If you don't have access to efficient 256-bit math, you can always split the shuffling loop into smaller pieces. For example, $20!$, $32!\mathbin/20!$, $43!\mathbin/32!$ and $52!\mathbin/43!$ are all less than $2^{64}$, so using 64-bit math you could do something like this:
s ← 1
a[0] ← 0
for t in (20, 32, 43, 52) do
m ← 2^64 mod (t! / s!)
r ← random integer such that m ≤ r < 2^64
for i from s to t - 1 do
j ← r mod (i + 1)
r ← ⌊r / (i + 1)⌋
if j ≠ i: a[i] ← a[j]
a[j] ← i
s ← t
where I'm assuming that the code used to generate a random integer such that m ≤ r < 2^64
internally consumes 64-bit random numbers and does any rejection sampling needed to ensure that the fall into the desired range. Of course, in practice you'd probably want to unroll the outer loop and to precalculate the m
values for each iteration, or at least to store them in a look-up table.
If you're limited to 32-bit math (or, in particular, if you only have a 64 → 32 + 32 bit divmod operation), you can instead iterate over t in (12, 19, 25, 30, 35, 40, 44, 48, 52)
and set m
to 2^32 mod (t! / s!)
. Note that this requires nine iterations of the outer loop instead of eight, since there will be some unused entropy left in r
at the end of each iteration.

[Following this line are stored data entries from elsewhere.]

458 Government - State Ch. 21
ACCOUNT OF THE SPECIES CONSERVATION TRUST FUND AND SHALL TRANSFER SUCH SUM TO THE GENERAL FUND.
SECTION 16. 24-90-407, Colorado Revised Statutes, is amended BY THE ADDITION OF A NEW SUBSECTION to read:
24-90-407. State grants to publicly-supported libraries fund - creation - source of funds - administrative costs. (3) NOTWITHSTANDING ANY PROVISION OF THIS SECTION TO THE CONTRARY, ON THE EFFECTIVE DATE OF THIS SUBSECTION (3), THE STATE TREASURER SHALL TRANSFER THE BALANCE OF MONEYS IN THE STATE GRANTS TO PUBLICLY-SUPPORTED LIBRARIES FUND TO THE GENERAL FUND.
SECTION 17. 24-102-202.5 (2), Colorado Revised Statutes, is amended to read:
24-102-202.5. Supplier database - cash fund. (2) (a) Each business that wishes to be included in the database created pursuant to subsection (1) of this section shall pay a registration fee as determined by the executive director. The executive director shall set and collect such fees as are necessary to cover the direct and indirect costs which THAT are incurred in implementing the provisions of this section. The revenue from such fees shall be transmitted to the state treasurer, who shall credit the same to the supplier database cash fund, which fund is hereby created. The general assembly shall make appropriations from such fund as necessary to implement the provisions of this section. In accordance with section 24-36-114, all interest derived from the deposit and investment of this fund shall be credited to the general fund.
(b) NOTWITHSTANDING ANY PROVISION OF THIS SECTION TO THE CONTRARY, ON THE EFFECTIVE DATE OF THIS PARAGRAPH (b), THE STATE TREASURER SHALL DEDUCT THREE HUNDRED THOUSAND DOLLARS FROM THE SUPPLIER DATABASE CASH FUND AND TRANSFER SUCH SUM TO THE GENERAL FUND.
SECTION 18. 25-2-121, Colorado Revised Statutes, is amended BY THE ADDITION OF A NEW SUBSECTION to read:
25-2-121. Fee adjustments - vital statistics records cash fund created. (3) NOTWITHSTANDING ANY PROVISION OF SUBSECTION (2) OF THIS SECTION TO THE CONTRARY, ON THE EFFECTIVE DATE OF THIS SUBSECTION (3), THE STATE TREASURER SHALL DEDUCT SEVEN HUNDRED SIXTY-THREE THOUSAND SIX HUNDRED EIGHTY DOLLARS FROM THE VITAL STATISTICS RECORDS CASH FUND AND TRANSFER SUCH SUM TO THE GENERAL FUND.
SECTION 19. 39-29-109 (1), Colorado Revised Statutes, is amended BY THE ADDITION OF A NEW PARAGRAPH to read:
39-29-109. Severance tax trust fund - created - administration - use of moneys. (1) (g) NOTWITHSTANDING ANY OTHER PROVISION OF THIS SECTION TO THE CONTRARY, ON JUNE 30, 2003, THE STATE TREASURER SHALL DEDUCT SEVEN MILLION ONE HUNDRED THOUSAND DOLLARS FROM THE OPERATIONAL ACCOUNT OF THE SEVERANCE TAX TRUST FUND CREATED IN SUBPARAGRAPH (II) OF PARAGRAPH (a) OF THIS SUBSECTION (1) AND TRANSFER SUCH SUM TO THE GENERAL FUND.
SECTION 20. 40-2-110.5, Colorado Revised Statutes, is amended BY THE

In principle we could recycle this entropy, but that would complicate the code even more, so I'll leave that as an exercise. ;-)

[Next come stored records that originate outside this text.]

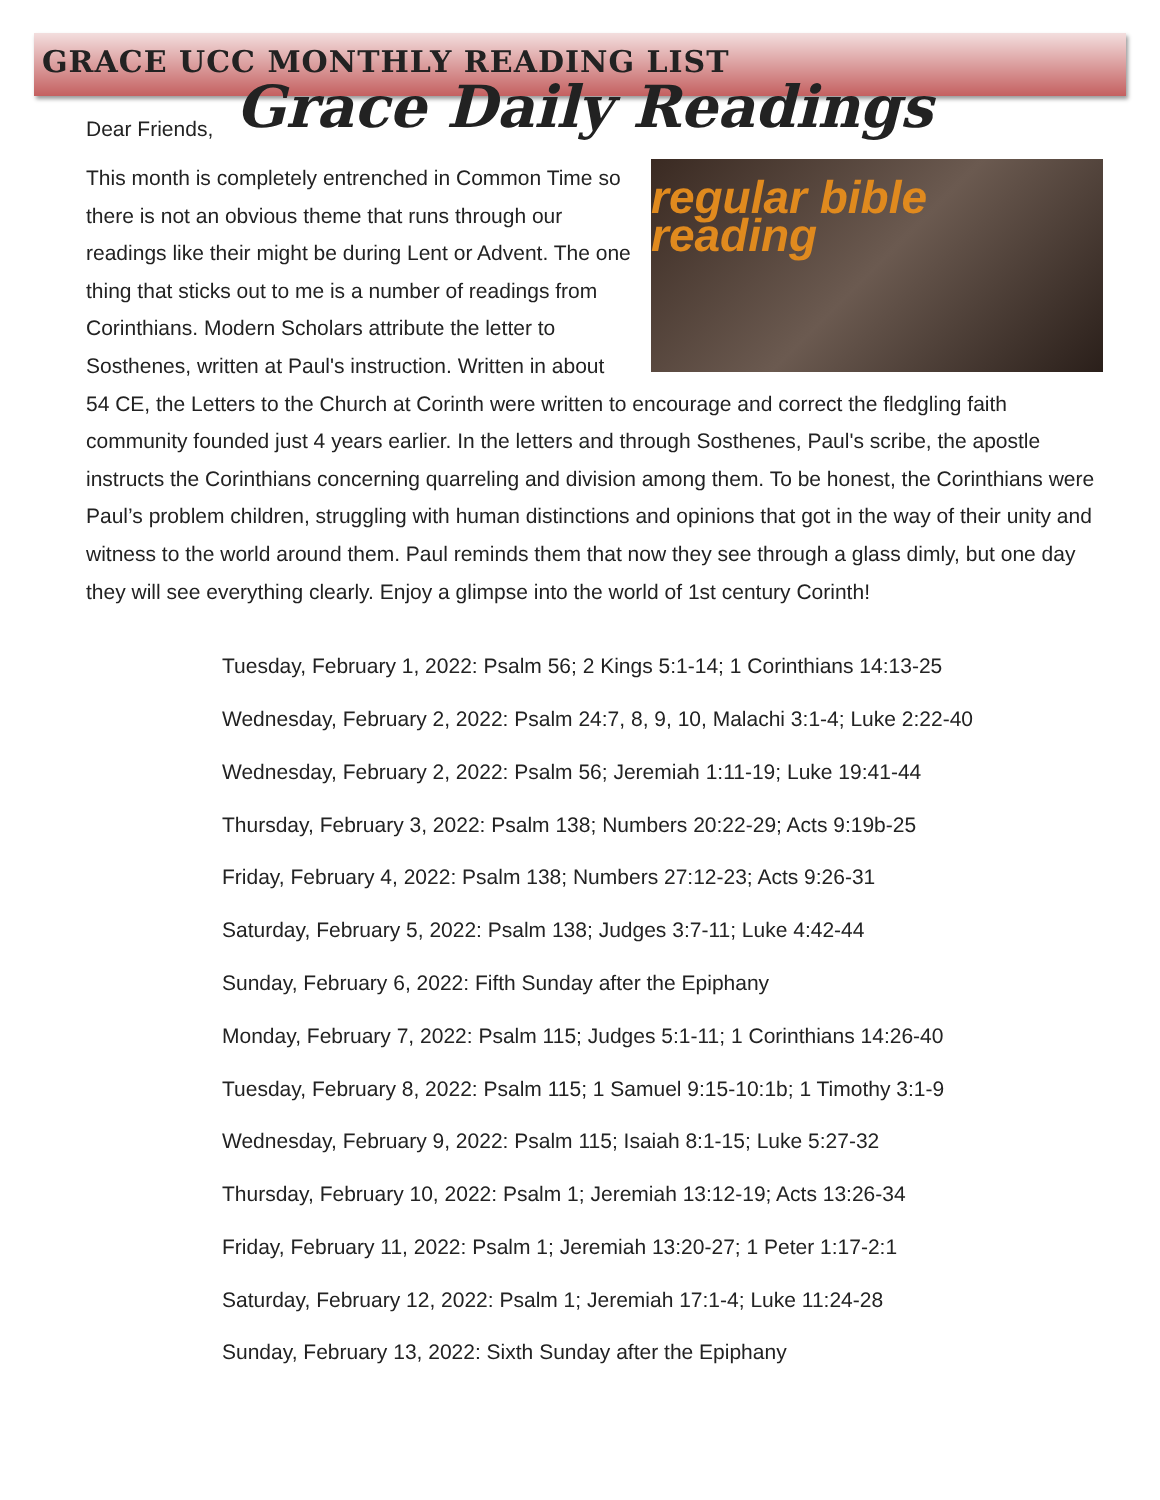GRACE UCC MONTHLY READING LIST
Dear Friends, Grace Daily Readings
regular bible reading
This month is completely entrenched in Common Time so there is not an obvious theme that runs through our readings like their might be during Lent or Advent. The one thing that sticks out to me is a number of readings from Corinthians. Modern Scholars attribute the letter to Sosthenes, written at Paul's instruction. Written in about 54 CE, the Letters to the Church at Corinth were written to encourage and correct the fledgling faith community founded just 4 years earlier. In the letters and through Sosthenes, Paul's scribe, the apostle instructs the Corinthians concerning quarreling and division among them. To be honest, the Corinthians were Paul’s problem children, struggling with human distinctions and opinions that got in the way of their unity and witness to the world around them. Paul reminds them that now they see through a glass dimly, but one day they will see everything clearly. Enjoy a glimpse into the world of 1st century Corinth!
Tuesday, February 1, 2022: Psalm 56; 2 Kings 5:1-14; 1 Corinthians 14:13-25
Wednesday, February 2, 2022: Psalm 24:7, 8, 9, 10, Malachi 3:1-4; Luke 2:22-40
Wednesday, February 2, 2022: Psalm 56; Jeremiah 1:11-19; Luke 19:41-44
Thursday, February 3, 2022: Psalm 138; Numbers 20:22-29; Acts 9:19b-25
Friday, February 4, 2022: Psalm 138; Numbers 27:12-23; Acts 9:26-31
Saturday, February 5, 2022: Psalm 138; Judges 3:7-11; Luke 4:42-44
Sunday, February 6, 2022: Fifth Sunday after the Epiphany
Monday, February 7, 2022: Psalm 115; Judges 5:1-11; 1 Corinthians 14:26-40
Tuesday, February 8, 2022: Psalm 115; 1 Samuel 9:15-10:1b; 1 Timothy 3:1-9
Wednesday, February 9, 2022: Psalm 115; Isaiah 8:1-15; Luke 5:27-32
Thursday, February 10, 2022: Psalm 1; Jeremiah 13:12-19; Acts 13:26-34
Friday, February 11, 2022: Psalm 1; Jeremiah 13:20-27; 1 Peter 1:17-2:1
Saturday, February 12, 2022: Psalm 1; Jeremiah 17:1-4; Luke 11:24-28
Sunday, February 13, 2022: Sixth Sunday after the Epiphany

In any case, whichever method you choose, you will definitely want to test your code very throughly before using it. I have not done so myself for the pseudocode examples above, so they might contain bugs, and porting them from pseudocode to your actual programming language could easily introduce more.

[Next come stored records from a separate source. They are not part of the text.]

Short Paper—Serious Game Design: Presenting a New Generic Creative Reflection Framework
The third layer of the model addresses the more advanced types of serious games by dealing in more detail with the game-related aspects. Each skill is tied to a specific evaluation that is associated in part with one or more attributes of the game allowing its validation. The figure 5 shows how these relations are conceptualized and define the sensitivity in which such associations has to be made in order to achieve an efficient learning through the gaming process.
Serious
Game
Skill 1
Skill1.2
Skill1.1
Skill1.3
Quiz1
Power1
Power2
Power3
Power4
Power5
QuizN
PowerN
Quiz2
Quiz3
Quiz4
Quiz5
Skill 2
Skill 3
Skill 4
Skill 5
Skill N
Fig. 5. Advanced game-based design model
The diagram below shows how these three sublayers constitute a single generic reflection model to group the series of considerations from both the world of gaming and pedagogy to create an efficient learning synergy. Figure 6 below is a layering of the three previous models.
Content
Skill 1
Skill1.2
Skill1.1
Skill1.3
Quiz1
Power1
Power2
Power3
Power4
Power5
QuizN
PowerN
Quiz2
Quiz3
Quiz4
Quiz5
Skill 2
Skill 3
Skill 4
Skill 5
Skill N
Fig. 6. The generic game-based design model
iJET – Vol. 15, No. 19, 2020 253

Unfortunately, shuffling is exactly the kind of task where it's very easy to make subtle mistakes that are hard to catch in testing due to the inherent stochasticity of the task. Some useful tests I'd recommend include:
- shuffling a small deck of, say, 3 to 5 cards many times, and checking that each possible shuffle occurs approximately equally often (e.g. using Pearson's $\chi^2$ test);
- shuffling a full 52 card deck many times (starting with an ordered deck each time, to maximize any observable bias), recording the position of some specific card in the deck, and checking that those positions are approximately uniformly distributed (again using e.g. a $\chi^2$ test; repeat this for each of the 52 cards);
- same as above, but instead recording the distribution of cards occurring in a given position in the shuffled deck;
- same as the two tests above, but instead record the difference in the positions of two specific cards (modulo 52) or the difference in the card values at two specific positions in the shuffled deck (note that in both cases there will be 51 possible differences, since 0 is not a possible result);
- same as above, but instead of just recording the difference, record each observed pair of positions or card values (note that you'll need more shuffles per test for this, since there will now be 52 × 51 possible outcomes);
- count the number of disjoint cycles in the permutation generated by the shuffle, and check that the distribution of this count over many shuffles matches the expected distribution given by the Stirling numbers of the first kind (in particular, this test should catch any off-by-one errors leading to an accidental implementation of Sattolo's algorithm instead of the standard FYDK shuffle);
- other statistical randomness tests, especially any tests that would directly measure some specific property that you both care about in your actual simulation and can predict the theoretically expected distribution of.